In Niger, for example, it was the pressure of civil society that led the government in 2014 to review its indecent tax favoritism in favor of the French group Areva. Note that in the DRC, the reports of the Study Group on Congo, and the NGO Global Witness, damaging Joseph Kabila and his entourage for cases of corruption and misappropriation of mining rents have not yet allowed the worry that tens of billions of dollars are at stake.

In addition, there is a need to revise procurement codes in several countries and to establish clear and transparent procedures around mining concessions. For example, the mining contracts of the Sable Mining Group in Liberia and Guinea have been called into question by the NGO Global Wittness with the evidence of the shenanigans. Unfortunately, the techniques of corruption become more complex and call for increasingly sophisticated control devices.

For monitoring, it is urgent to create autonomous institutions, including members of the civil society equipped to ensure a watch on the administrations. Similarly, contracts currently being negotiated should be submitted to parliament for scrutiny.
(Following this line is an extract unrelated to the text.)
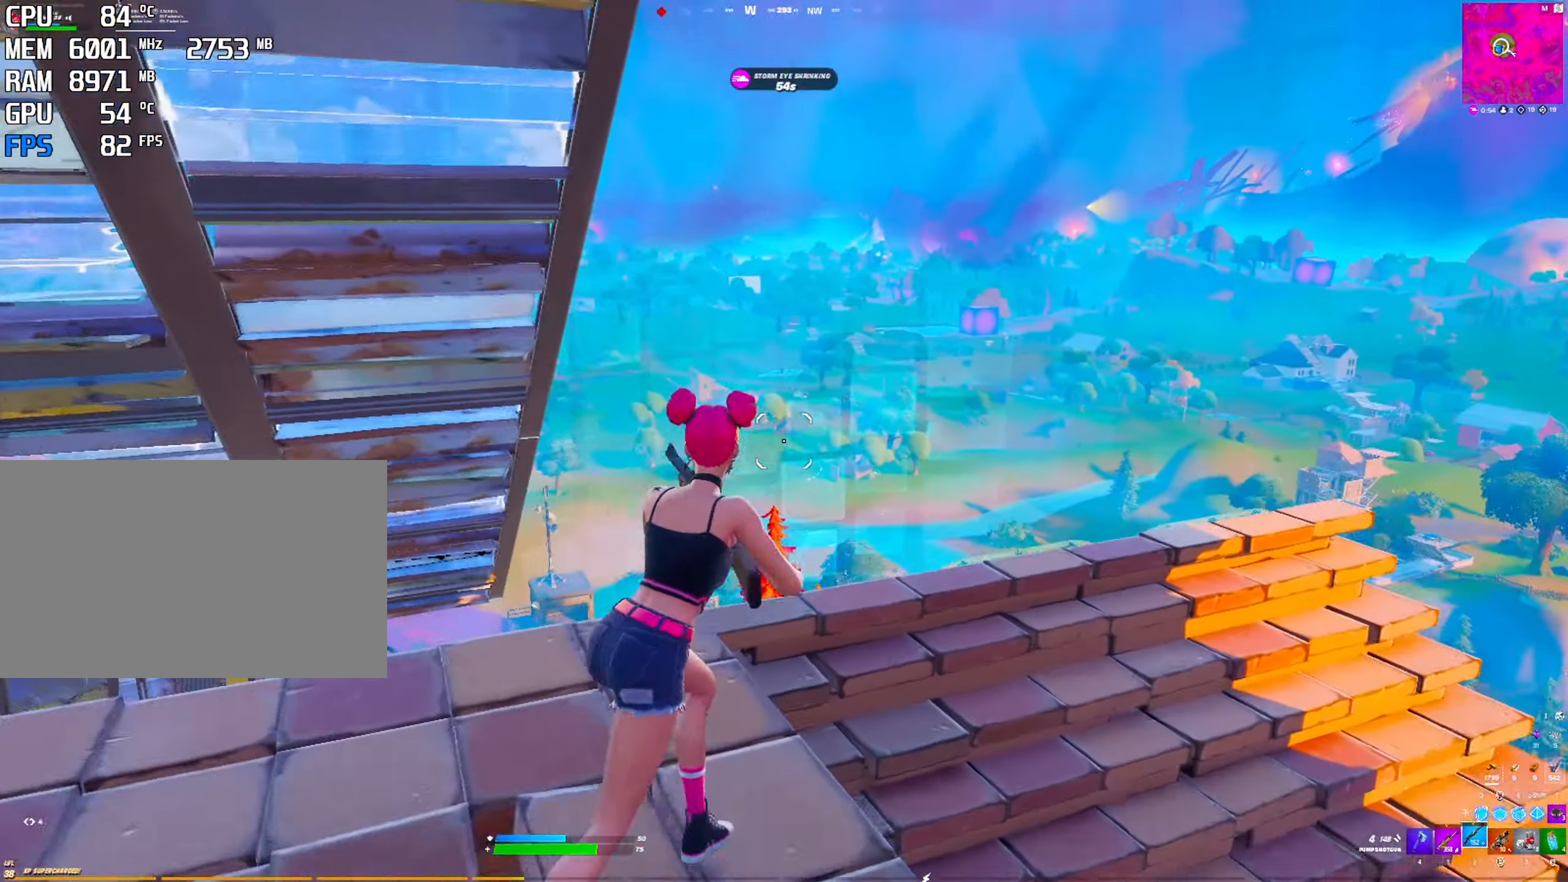
{"keys": ["space"], "mouse": [], "mouse_move": "still", "events": [[33, "e", "down"], [83, "e", "up"], [133, "mouse_left", "down"], [233, "mouse_left", "up"], [316, "2", "down"], [466, "2", "up"], [500, "space", "down"]]}
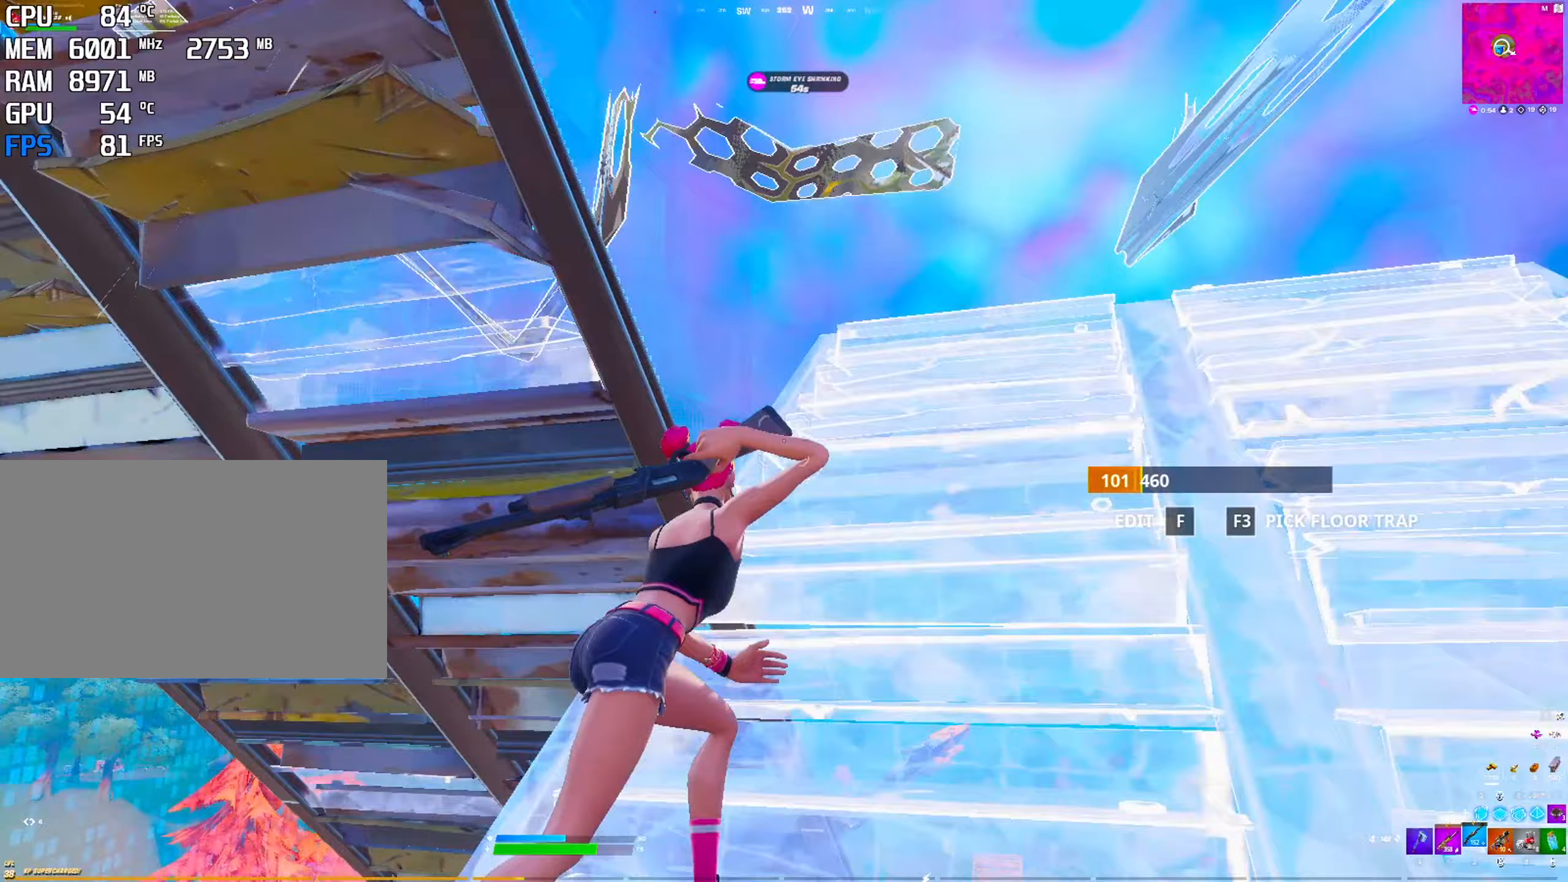
{"keys": [], "mouse": [], "mouse_move": "down", "events": [[150, "space", "up"]]}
In addition, there should be an independent judiciary and courts of account invested in this area.

The reforms on transparency and the rule of law are certainly necessary and urgent but difficult to achieve in the short term, given the many obstacles still to be overcome. A situation that calls for the involvement of multinational countries where the rule of law is stronger. In this logic, the OECD Anti-Bribery Convention requires signatories to implement “effective, proportionate and dissuasive” sanctions, especially in cases of “bribery of foreign public official”.

Even though this agreement has been ratified by most countries of origin of multinationals since its adoption in 1998, very few cases have resulted in truly dissuasive penalties. Countries of origin must therefore go further by blocking, for example, the financing of public banks for the benefit of corrupt multinationals.

For example, the European Investment Bank is financing Glencore and many other multinationals accused of corruption and looting in Africa by several reports. Countries of origin could establish strict rules regarding the traceability of funds from these transactions to prevent misappropriation. Also, an international treaty should make it possible to confer a legal personality on the multinationals and their subsidiaries to put them in front of their responsibilities.

Mechanisms such as “Publish what you pay” of the Extractive Industries Transparency Initiative, as well as the country-by-country reporting of the European Parliament,

The nascent corruption of connivances between multinationals and leaders in the extractive industry in Africa has become very complex and global. Faced with this, a comprehensive and integrated approach between host and source countries is essential instead of procrastination. Otherwise, the looting will not know its epilogue anytime soon, the poverty either.